Assignment: After reading the data, copy it out in full and exactly.

Source information:
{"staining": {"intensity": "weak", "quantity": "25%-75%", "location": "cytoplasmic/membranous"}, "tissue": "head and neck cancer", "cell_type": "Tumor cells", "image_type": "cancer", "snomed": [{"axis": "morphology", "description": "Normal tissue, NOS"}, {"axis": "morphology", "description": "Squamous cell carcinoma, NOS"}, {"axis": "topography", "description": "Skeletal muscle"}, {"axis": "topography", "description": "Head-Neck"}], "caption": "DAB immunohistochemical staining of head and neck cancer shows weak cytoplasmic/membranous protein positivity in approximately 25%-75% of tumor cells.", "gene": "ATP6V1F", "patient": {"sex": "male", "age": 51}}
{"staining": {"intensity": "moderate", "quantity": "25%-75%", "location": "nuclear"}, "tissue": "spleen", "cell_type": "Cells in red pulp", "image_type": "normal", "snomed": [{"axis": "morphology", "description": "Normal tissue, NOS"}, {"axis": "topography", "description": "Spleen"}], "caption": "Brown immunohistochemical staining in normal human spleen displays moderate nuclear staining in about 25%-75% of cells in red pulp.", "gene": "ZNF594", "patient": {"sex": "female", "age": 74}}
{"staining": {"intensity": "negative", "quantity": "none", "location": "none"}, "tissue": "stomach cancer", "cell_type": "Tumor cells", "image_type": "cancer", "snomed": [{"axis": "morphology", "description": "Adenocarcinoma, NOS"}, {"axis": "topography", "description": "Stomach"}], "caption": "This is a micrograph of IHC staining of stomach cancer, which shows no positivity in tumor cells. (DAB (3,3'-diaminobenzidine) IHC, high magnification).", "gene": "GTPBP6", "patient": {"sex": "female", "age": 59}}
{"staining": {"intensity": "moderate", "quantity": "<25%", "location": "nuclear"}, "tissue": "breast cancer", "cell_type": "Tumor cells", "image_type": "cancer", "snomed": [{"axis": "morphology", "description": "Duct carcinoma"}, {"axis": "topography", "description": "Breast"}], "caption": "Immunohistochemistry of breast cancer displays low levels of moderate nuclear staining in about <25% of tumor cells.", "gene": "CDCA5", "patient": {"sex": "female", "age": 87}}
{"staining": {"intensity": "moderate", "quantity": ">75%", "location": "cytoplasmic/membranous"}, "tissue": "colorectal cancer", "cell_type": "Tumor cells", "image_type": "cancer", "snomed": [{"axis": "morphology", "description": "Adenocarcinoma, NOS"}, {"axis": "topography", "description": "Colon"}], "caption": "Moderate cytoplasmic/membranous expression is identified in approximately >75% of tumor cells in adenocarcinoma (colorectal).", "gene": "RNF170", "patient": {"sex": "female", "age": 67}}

Result of this exercise:
{"staining": {"intensity": "weak", "quantity": "25%-75%", "location": "cytoplasmic/membranous"}, "tissue": "head and neck cancer", "cell_type": "Tumor cells", "image_type": "cancer", "snomed": [{"axis": "morphology", "description": "Normal tissue, NOS"}, {"axis": "morphology", "description": "Squamous cell carcinoma, NOS"}, {"axis": "topography", "description": "Skeletal muscle"}, {"axis": "topography", "description": "Head-Neck"}], "caption": "DAB immunohistochemical staining of head and neck cancer shows weak cytoplasmic/membranous protein positivity in approximately 25%-75% of tumor cells.", "gene": "ATP6V1F", "patient": {"sex": "male", "age": 51}}
{"staining": {"intensity": "moderate", "quantity": "25%-75%", "location": "nuclear"}, "tissue": "spleen", "cell_type": "Cells in red pulp", "image_type": "normal", "snomed": [{"axis": "morphology", "description": "Normal tissue, NOS"}, {"axis": "topography", "description": "Spleen"}], "caption": "Brown immunohistochemical staining in normal human spleen displays moderate nuclear staining in about 25%-75% of cells in red pulp.", "gene": "ZNF594", "patient": {"sex": "female", "age": 74}}
{"staining": {"intensity": "negative", "quantity": "none", "location": "none"}, "tissue": "stomach cancer", "cell_type": "Tumor cells", "image_type": "cancer", "snomed": [{"axis": "morphology", "description": "Adenocarcinoma, NOS"}, {"axis": "topography", "description": "Stomach"}], "caption": "This is a micrograph of IHC staining of stomach cancer, which shows no positivity in tumor cells. (DAB (3,3'-diaminobenzidine) IHC, high magnification).", "gene": "GTPBP6", "patient": {"sex": "female", "age": 59}}
{"staining": {"intensity": "moderate", "quantity": "<25%", "location": "nuclear"}, "tissue": "breast cancer", "cell_type": "Tumor cells", "image_type": "cancer", "snomed": [{"axis": "morphology", "description": "Duct carcinoma"}, {"axis": "topography", "description": "Breast"}], "caption": "Immunohistochemistry of breast cancer displays low levels of moderate nuclear staining in about <25% of tumor cells.", "gene": "CDCA5", "patient": {"sex": "female", "age": 87}}
{"staining": {"intensity": "moderate", "quantity": ">75%", "location": "cytoplasmic/membranous"}, "tissue": "colorectal cancer", "cell_type": "Tumor cells", "image_type": "cancer", "snomed": [{"axis": "morphology", "description": "Adenocarcinoma, NOS"}, {"axis": "topography", "description": "Colon"}], "caption": "Moderate cytoplasmic/membranous expression is identified in approximately >75% of tumor cells in adenocarcinoma (colorectal).", "gene": "RNF170", "patient": {"sex": "female", "age": 67}}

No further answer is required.